No. Not at all, actually. He’s completely stayed out of it. He did a cold open with us that was really fun, but he’s not a part of the constitution process at all. It’s been really nice receiving his kudos, though! He’s been really supportive and that’s been really nice. It’s given me a really good feeling.
For your first six years on The Daily Show, from 2003-2009, you were the only female correspondent. What was that experience like for you, navigating all the testosterone? Well, you know, testosterone doesn’t exactly rage through the halls of The Daily Show. [Laughs] It was a pretty normal experience. It was quite levelheaded. It wasn’t something I thought about too much because there were so many women working behind the scenes—creatively and as producers on the show—so I didn’t feel lonely, made great friends, and learned so much. It was a good experience. I never thought about my gender when I worked there, I really didn’t, but I did think about making myself absolutely essential to the show, and I really just worked so hard to do it. No job is secure in the television world, so you have to make yourself essential.
And correct me if I’m wrong, but you weren’t offered The Daily Show hosting gig when Jon stepped down—although I read that you weren’t interested in it anyway.
Yeah, the world’s kind of merged. Everything happened so quickly when TBS stepped in and offered me this opportunity, because I had already been working with TBS—we had already been working on our other show, The Detour—so when Jon announced, I think it lit a fire under them to offer me my own show. And they did, and they made such a compelling case. It was a no-brainer for me to create my own thing. Both Jason [Jones] and I knew that when we left The Daily Show, which we definitely planned to do, that we’d leave because we wanted to put our own name on something and create our own thing.
How do you think Trevor Noah is doing as host of The Daily Show so far? I know it’s pretty early and he’s stepped into a maelstrom of an election year.
I think he’s doing great. He’s a really nice guy, and there’s a tremendous amount of love between our two shows. It’s really difficult to take over someone else’s legacy and make it your own, and I think he’s successfully doing that. It’s been a challenge, but it would be a challenge for anyone to step into those shoes, and he’s doing a great job. I feel nothing but total support.

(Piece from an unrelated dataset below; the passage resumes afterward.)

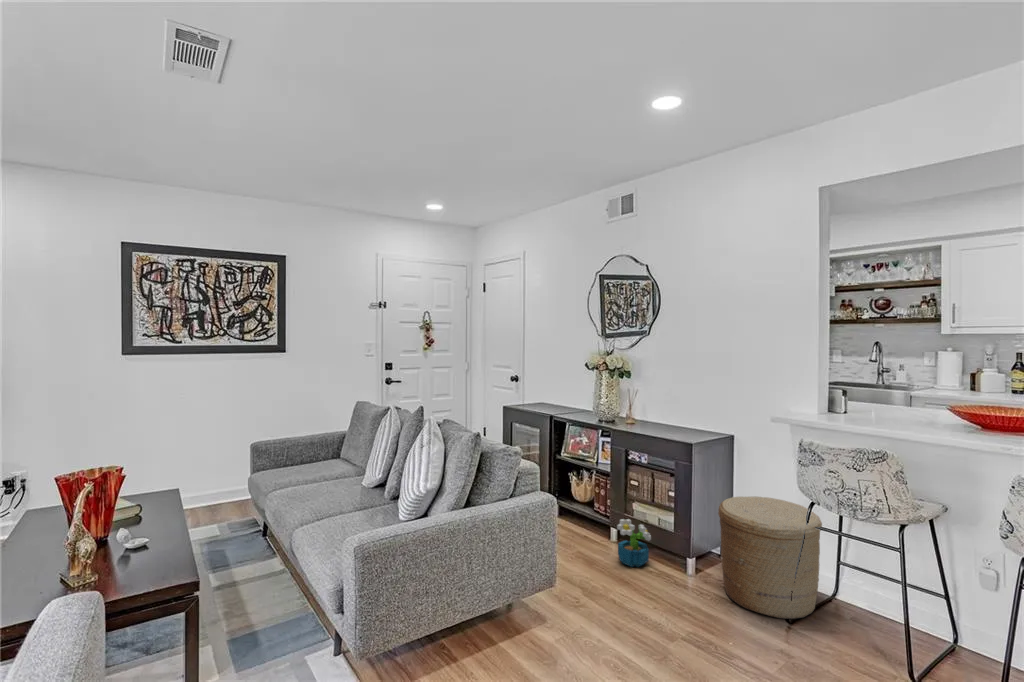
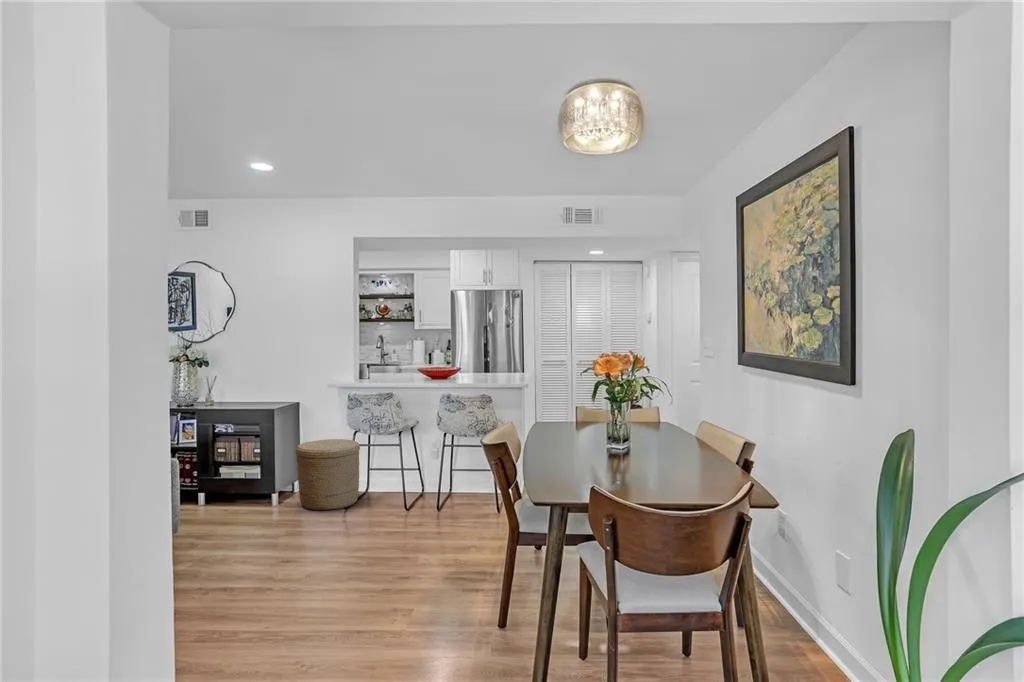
decorative plant: present [617,519,651,567] -> none [213,477,242,513]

There’s also a lot of love between Full Frontal and The Nightly Show. We spoke to Larry Wilmore recently who mentioned the bottles you sent over to their writers’ room when news broke of the cancellation. Do you feel The Nightly Show team got a raw deal from Comedy Central, having their show canceled months before the election is over?
We were all really sad when we heard. We were all really sad. It did feel a bit premature to cut them off right before what I think would have been a really lively area to riff on right before the election. I don’t know enough about the inner workings of what was going on at Comedy Central to comment more on it, but I was very sad to see them go. It felt abrupt from an outsider’s perspective looking in, for sure. We knew that wine was in order, so we made that happen.
What’s it been like working at TBS? They’re a network that skewed much older before Conan O’Brien and now you brought over a new demographic.
They’ve been—I’ve said it before, but it’s really true—incredible. They’ve been such great producing partners because they’ve stayed out of our way creatively; they’ve let us create the show we want to create even though, at the beginning, none of us really knew what it would actually look like. We had this show in our imaginations so nobody ever knows what it’s going to be until you perform it for the first time and put it into the world. They’ve demonstrated so much faith in us, it’s remarkable. I feel they really took a chance on us. And it’s been so beneficial to us to be on a network that is kind of rebuilding. They’re trying to rebuild their brand, so it’s the perfect place for us to be: starting something new at a place that’s trying to reinvent itself. It’s a great situation for us to be in.